● **TO DO**
The lines to reproduce run from the first one below to the line containing "right knee: (107, 306)", both included. Reproduce them exactly and nothing else.
*** SOURCE INFORMATION Section Begins ***
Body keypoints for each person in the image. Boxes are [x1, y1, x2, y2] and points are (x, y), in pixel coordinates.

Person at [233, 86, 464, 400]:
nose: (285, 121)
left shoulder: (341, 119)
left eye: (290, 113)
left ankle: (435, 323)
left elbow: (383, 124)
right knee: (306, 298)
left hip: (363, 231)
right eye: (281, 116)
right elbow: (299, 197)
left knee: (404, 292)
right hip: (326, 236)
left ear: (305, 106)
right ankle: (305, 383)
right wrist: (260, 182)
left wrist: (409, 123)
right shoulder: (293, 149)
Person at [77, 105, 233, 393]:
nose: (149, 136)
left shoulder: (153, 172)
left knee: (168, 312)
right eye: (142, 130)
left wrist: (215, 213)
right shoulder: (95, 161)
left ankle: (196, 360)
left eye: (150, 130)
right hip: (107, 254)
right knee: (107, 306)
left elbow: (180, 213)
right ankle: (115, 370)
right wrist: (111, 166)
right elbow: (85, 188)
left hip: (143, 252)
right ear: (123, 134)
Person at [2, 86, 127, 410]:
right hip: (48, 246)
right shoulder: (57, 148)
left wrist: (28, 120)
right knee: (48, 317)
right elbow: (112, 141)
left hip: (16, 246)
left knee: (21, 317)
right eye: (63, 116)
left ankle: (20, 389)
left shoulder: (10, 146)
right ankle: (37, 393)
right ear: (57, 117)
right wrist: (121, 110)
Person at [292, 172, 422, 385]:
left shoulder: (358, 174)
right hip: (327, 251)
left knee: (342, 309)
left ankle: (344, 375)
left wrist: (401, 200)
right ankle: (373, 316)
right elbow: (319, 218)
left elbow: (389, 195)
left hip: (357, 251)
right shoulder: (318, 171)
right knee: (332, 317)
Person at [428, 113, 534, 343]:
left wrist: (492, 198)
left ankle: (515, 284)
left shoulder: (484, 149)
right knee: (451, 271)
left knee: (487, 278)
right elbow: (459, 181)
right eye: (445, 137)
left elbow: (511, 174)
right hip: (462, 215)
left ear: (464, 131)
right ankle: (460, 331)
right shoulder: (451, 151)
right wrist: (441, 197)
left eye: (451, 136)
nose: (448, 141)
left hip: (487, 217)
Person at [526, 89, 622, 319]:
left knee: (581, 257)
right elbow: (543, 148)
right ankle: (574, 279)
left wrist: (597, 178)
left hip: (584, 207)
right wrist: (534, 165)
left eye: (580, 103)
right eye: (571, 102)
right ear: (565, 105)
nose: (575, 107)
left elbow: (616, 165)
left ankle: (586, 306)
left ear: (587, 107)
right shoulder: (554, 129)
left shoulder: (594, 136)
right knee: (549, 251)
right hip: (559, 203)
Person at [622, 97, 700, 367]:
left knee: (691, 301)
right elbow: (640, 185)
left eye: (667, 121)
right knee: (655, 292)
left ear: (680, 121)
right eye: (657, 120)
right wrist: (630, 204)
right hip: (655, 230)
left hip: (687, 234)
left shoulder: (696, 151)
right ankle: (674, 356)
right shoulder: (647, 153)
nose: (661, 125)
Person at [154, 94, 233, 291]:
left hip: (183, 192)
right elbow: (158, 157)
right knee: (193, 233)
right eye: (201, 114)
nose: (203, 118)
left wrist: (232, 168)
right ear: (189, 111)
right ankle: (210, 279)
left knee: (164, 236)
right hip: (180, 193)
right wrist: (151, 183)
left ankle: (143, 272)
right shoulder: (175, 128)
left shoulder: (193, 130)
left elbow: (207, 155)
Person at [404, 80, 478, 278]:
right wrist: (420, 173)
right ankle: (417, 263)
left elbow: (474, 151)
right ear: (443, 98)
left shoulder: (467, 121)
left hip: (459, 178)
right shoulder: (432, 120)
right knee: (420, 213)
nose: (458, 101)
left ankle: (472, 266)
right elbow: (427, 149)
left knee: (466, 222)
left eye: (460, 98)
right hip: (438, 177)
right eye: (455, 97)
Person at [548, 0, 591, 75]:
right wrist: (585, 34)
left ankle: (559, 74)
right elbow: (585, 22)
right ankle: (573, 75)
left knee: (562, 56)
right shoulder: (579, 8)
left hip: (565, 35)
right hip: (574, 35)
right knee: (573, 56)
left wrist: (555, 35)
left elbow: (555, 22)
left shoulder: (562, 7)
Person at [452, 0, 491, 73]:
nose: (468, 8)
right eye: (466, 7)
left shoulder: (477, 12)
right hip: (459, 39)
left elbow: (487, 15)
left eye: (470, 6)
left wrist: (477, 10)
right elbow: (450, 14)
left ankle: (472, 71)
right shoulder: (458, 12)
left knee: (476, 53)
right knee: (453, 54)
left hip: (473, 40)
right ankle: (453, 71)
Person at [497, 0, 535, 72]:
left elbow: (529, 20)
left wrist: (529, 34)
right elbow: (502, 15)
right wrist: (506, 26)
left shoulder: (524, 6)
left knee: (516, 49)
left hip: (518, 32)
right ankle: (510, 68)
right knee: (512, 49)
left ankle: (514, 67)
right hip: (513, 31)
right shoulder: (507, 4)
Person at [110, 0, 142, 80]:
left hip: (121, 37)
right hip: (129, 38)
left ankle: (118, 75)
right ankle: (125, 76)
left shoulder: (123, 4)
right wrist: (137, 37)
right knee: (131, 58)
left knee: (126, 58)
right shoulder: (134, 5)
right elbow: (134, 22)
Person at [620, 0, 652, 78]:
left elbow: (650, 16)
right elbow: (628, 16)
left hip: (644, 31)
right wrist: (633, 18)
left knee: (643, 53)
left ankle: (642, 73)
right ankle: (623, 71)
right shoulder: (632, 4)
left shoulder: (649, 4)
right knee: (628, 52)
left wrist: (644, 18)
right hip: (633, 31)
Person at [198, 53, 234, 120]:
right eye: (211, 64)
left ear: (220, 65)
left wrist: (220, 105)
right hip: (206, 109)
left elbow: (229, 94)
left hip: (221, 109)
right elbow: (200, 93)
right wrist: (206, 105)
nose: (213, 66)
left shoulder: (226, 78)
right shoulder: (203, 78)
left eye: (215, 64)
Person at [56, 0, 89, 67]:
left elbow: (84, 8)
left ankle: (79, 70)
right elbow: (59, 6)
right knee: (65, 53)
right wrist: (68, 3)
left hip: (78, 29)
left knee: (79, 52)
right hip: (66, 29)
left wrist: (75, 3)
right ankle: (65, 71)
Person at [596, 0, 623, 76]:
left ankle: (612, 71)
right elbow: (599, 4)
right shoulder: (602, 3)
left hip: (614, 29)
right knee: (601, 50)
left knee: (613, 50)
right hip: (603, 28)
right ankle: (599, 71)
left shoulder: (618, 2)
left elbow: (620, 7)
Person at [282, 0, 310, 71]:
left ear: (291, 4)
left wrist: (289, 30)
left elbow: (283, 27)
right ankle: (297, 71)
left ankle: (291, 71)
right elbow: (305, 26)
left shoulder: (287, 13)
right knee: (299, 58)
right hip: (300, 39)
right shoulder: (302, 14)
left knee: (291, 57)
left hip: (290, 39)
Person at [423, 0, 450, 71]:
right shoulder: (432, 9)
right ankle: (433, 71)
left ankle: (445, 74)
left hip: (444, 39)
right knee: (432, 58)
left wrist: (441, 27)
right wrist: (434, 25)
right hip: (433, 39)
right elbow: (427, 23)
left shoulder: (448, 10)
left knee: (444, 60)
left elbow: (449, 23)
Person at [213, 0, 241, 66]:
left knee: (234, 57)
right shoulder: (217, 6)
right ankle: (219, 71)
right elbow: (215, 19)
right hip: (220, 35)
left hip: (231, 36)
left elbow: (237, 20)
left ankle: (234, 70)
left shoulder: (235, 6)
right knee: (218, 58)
*** SOURCE INFORMATION Section Ends ***
● **EXERCISE RESULT**
Body keypoints for each person in the image. Boxes are [x1, y1, x2, y2] and points are (x, y), in pixel coordinates.

Person at [233, 86, 464, 400]:
nose: (285, 121)
left shoulder: (341, 119)
left eye: (290, 113)
left ankle: (435, 323)
left elbow: (383, 124)
right knee: (306, 298)
left hip: (363, 231)
right eye: (281, 116)
right elbow: (299, 197)
left knee: (404, 292)
right hip: (326, 236)
left ear: (305, 106)
right ankle: (305, 383)
right wrist: (260, 182)
left wrist: (409, 123)
right shoulder: (293, 149)
Person at [77, 105, 233, 393]:
nose: (149, 136)
left shoulder: (153, 172)
left knee: (168, 312)
right eye: (142, 130)
left wrist: (215, 213)
right shoulder: (95, 161)
left ankle: (196, 360)
left eye: (150, 130)
right hip: (107, 254)
right knee: (107, 306)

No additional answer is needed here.